Thick and heavy, cords of muscle moved in what appeared effortless and strained at the same time. A rhythm of bunch-push-release repeated across the slick jungle floor. Jagged edges squelched through the slightly moist clumps of earth. Sighs of feathers flickered through the air, a whisper to all those near to stay away. A hypnotic dance of a long body glided through the twisted roots and treacherous pits with memorised grace. Even the shrouded world of night did nothing to impede it. An eye saw everything as clear as daylight.
Darkness is never just black. The moon allowed colours of blue and silver to adorn the world. Jungle forests were the canvas, and the rich forbidden colours no one normally wished to see were painted bright and given their time to bask in appreciation. Rocks that jutted like broken teeth out of the uneven ground glinted from the floor. Stages of rot littered the jungle ground, from leaves still left from last year’s storms, to the last grains of dust from spindly bones. The smooth strokes of giant leaves reached out, fingers on grasping hands eager for touch. Stripes of dark strut to the sky, their hides rough and coated in a salty moist. From behind each brush and shadow, dots of yellow reflected the fractured moon through the far-off canopy. A blink, and they were gone.

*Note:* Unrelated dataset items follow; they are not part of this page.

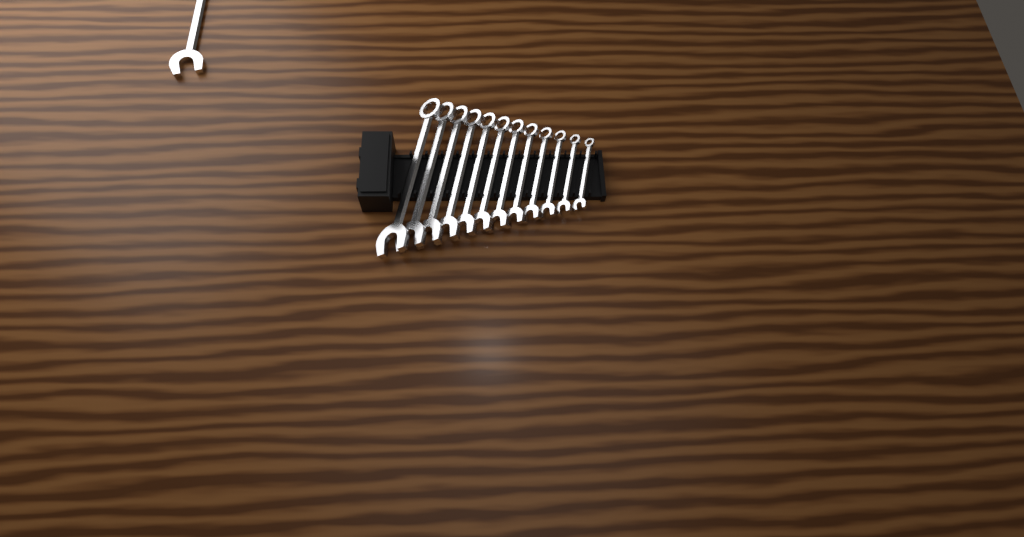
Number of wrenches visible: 13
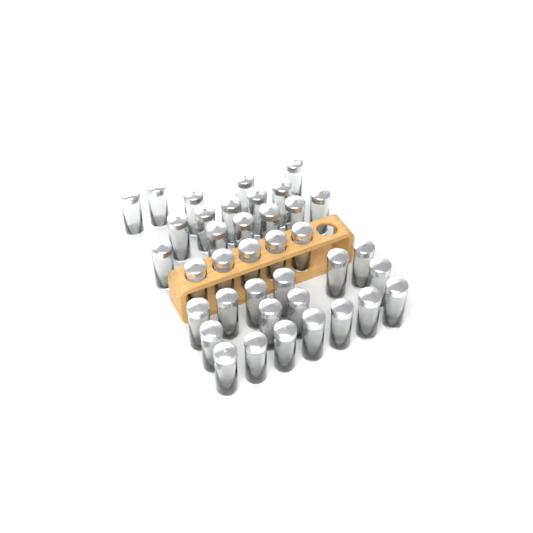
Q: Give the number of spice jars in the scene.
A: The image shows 38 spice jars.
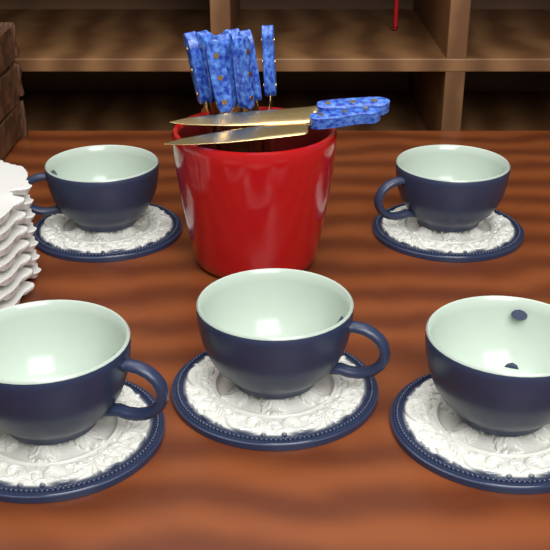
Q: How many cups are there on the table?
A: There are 5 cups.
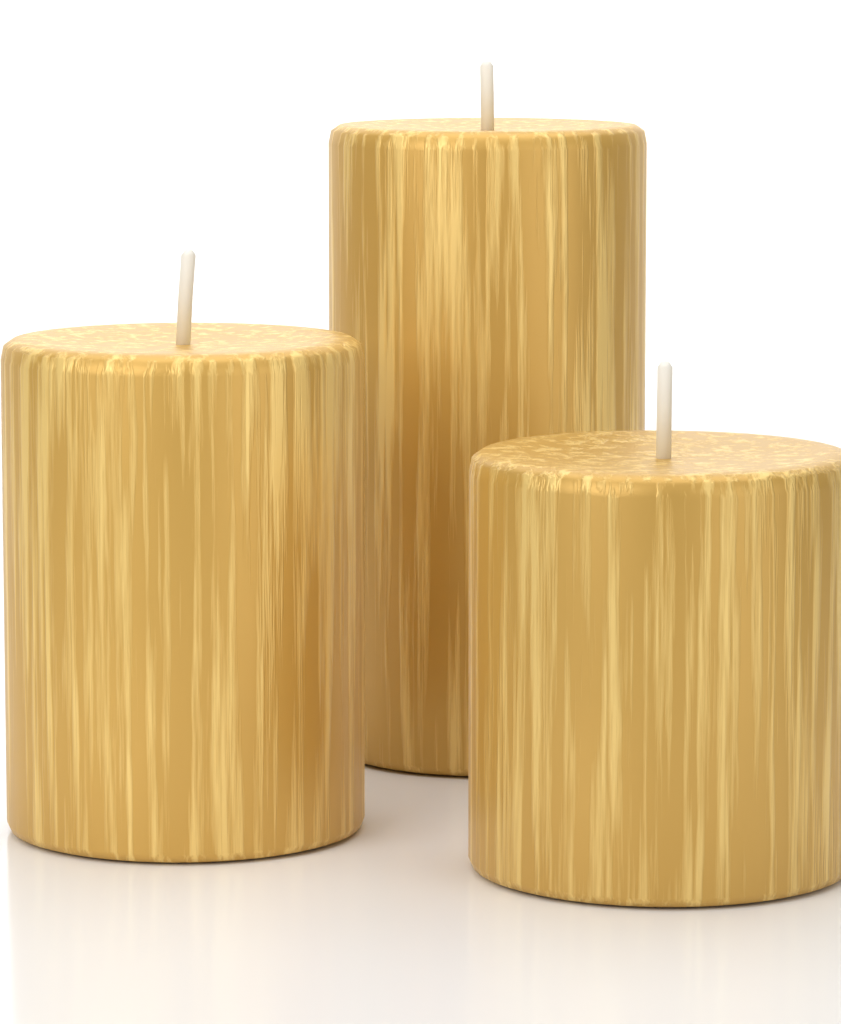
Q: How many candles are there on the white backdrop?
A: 3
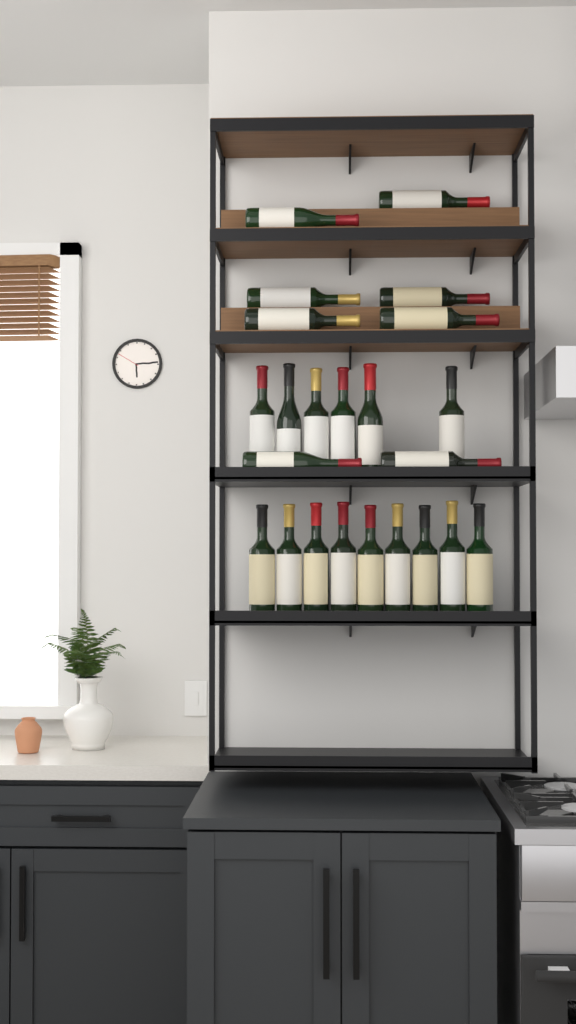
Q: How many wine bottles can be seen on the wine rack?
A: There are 23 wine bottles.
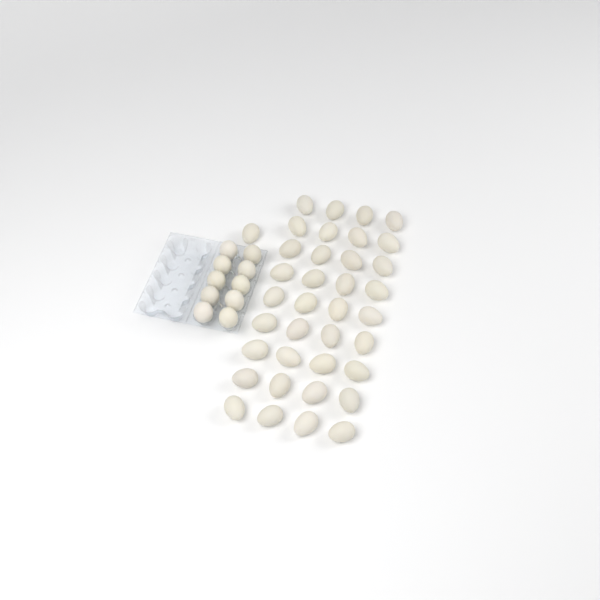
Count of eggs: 47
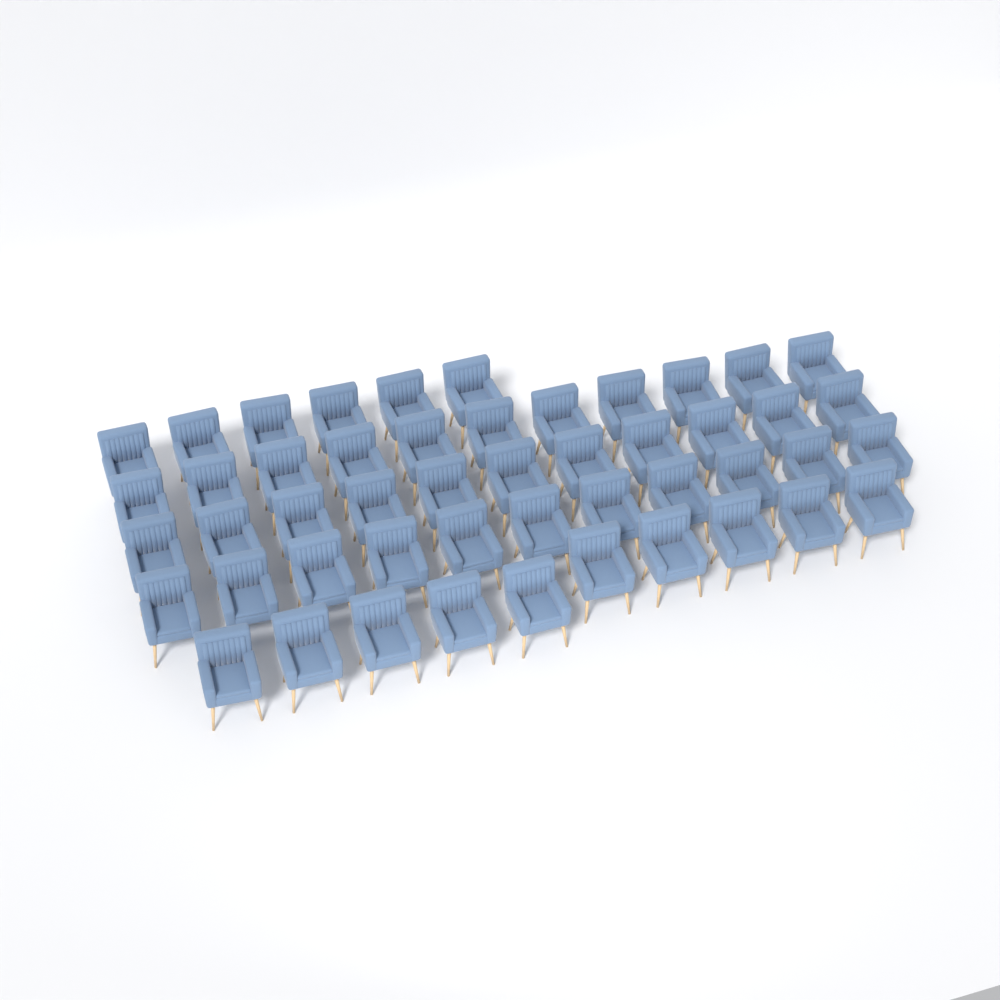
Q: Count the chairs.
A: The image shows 49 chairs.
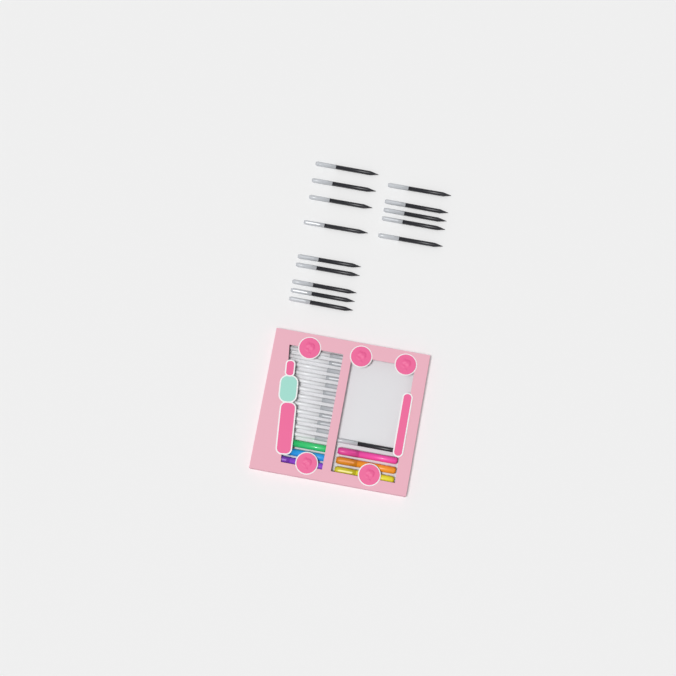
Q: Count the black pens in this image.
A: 15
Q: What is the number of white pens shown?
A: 12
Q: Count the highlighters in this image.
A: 6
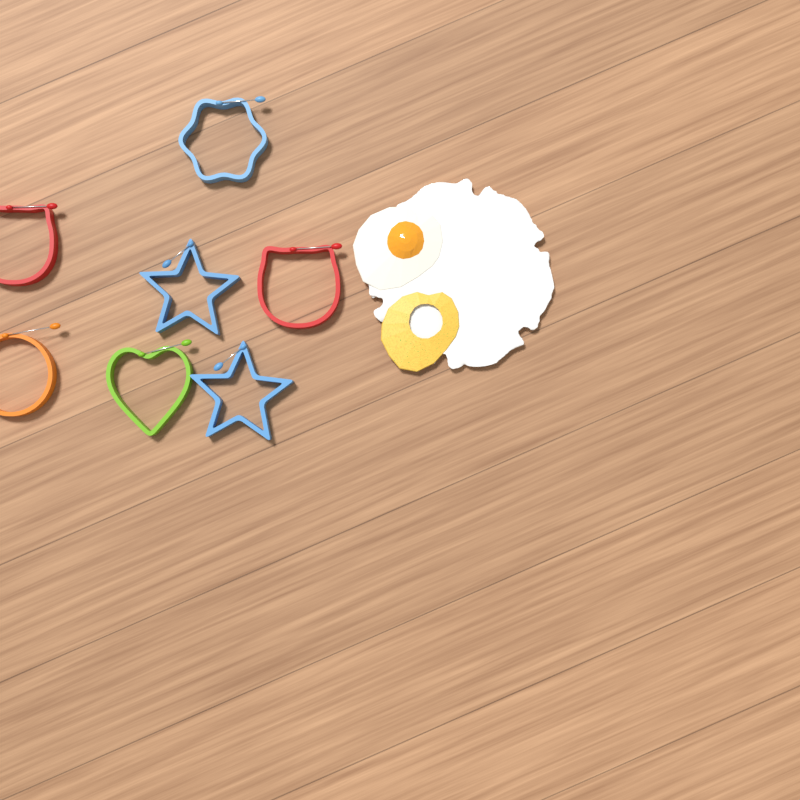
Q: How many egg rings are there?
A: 7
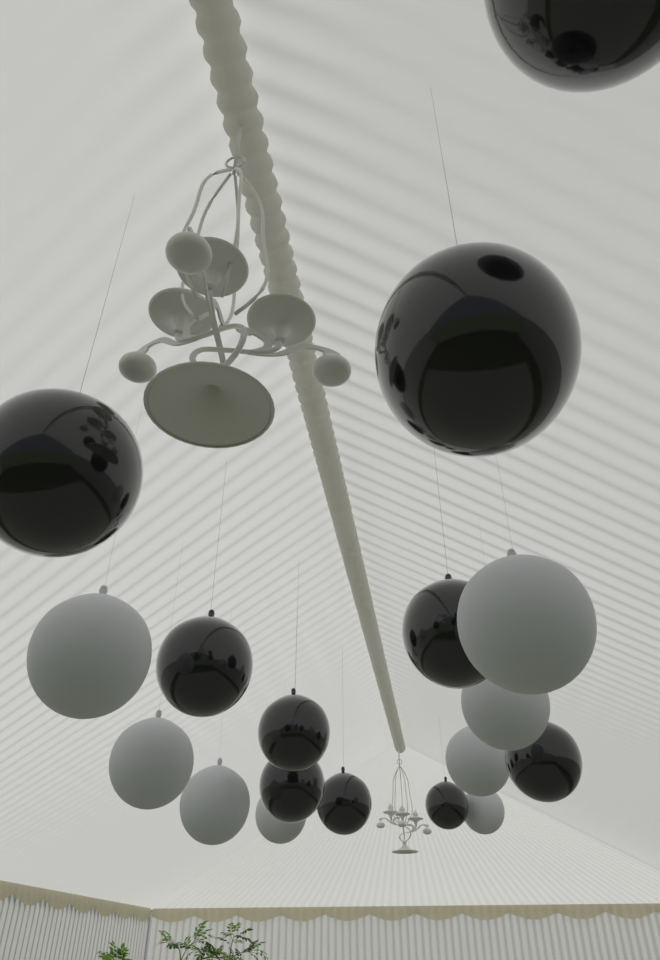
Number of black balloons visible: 10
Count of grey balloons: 8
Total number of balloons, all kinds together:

A six-legged twig muncher snuffled across the game-path, it’s whip-tail swatted at the insects that nicked at its rough hide. Above, a long three beaked bird cawed and flapped its wings, talons gouging bark with the anticipation of rending flesh. Large red eyes glowed from a nearby hole in a trunk; a shimmer of purple, and it reappeared in the tree’s neighbour.
The line of trees grew thinner, and the slinking hunter halted. Ahead, a thousand year old trunk, twisted and gnarled in its huge girth, perched atop a slanted boulder. In its feeble roots, it harboured a tunnel entrance, a gaping mouth that led so far into the bowls of the earth, neither sunlight nor moonlight reached its depth. Two figures sat hunched on either side of the opening, their backs to each other.
Their wolfish snouts tilted to the sky to harness the air. Pointed ears twitched at the slightest noise. Claws on long arms scratched at their manes of hair, bat-wings draped across the ground. One yawned, pointed teeth alight in the sparkle of stars. The other adjusted his loincloth as he scooted to be comfortable.
Long loops in the undergrowth crisscrossed and bunched, muscles tensed. The only sound was the rush of air through a white mouth. A triangular feathered head launched for the creatures. They turned to defend, but too late. One was crushed underneath a huge blue feathered wing, the other was snapped by poisonous fangs and then clutched in great coils.
Though his insides died and his body was squeezed of its remaining life, the creature still managed a choked hiss for his murderer. “Bragas…”
One reptilian eye gleamed a fierce yellow and watched death come to claim the last beat of a heart. Bragas drank it in, the feathers on his head shivered at the rush. But when there was no more satisfaction to be had, the coils dropped the body and instead pushed into the opening to be swallowed by earth.
The tunnel led far down before it angled off. More guards were posted, and all fell to fangs or scales. Eventually the passageway ended, and Bragas was brought to an enormous chamber. It was a hundred feet high from top to bottom, and almost three times as wide. Glowing worms slurped along the stone and allowed for a faint light to see by. Pockets and caves lined the walls, each filled with more of the beasts where they slept huddled together.
Bragas’s decade-long hunt was almost at an end. Yet still his exact prey eluded him. With nothing else to do, he looked into each cave, each little nest, from the lowliest of the pack onwards, he searched. He found young males grouped together for warmth. They died under his weight. Another held an old and sick one who didn’t even stir when the liquid-fire-fangs pierced him. Bragas grew impatient and hissed.
One alcove held a mother with her young cub clutched to her breast, sound asleep. The father lay apart from them. Already on alert to protect his family, he was easily awakened by the shifting of scales on his doorstep. A moment of silent shock passed over the pale features. Bragas hurried to silence all three of them, but was not fast enough to stop the scream.
In an instant, eyes popped awake across the cavern, screams erupted and bodies were flung into the air. Wings beat frantically, a swarm panicked about the chamber. The feathered serpent watched the tribe scramble with his one good eye – the other lay lifeless and grey in his skull. Face after face he searched in the sea of swirling masses. None that he saw were the one he sought. In frustration, his jaws snapped up at any of the creatures that failed to notice they had come too close.
And then one came. He swooped out of the throng, wings wider, body larger than any of the others. Golden eyes blazed, bone decorations clinked across his body. Bragas hissed in recognition.
“Okari! With me!” the leader shouted.
And like that, he led them out and down to the tunnel. The tribe disappeared dozens at a time into the shaft. Bragas tried to stop them. His fangs closed around no less than three of the Okari, and his tail smacked out another handful. But he wasn’t fast enough to stop them all as they escaped out into the jungle, and far away from the sanctuary they knew.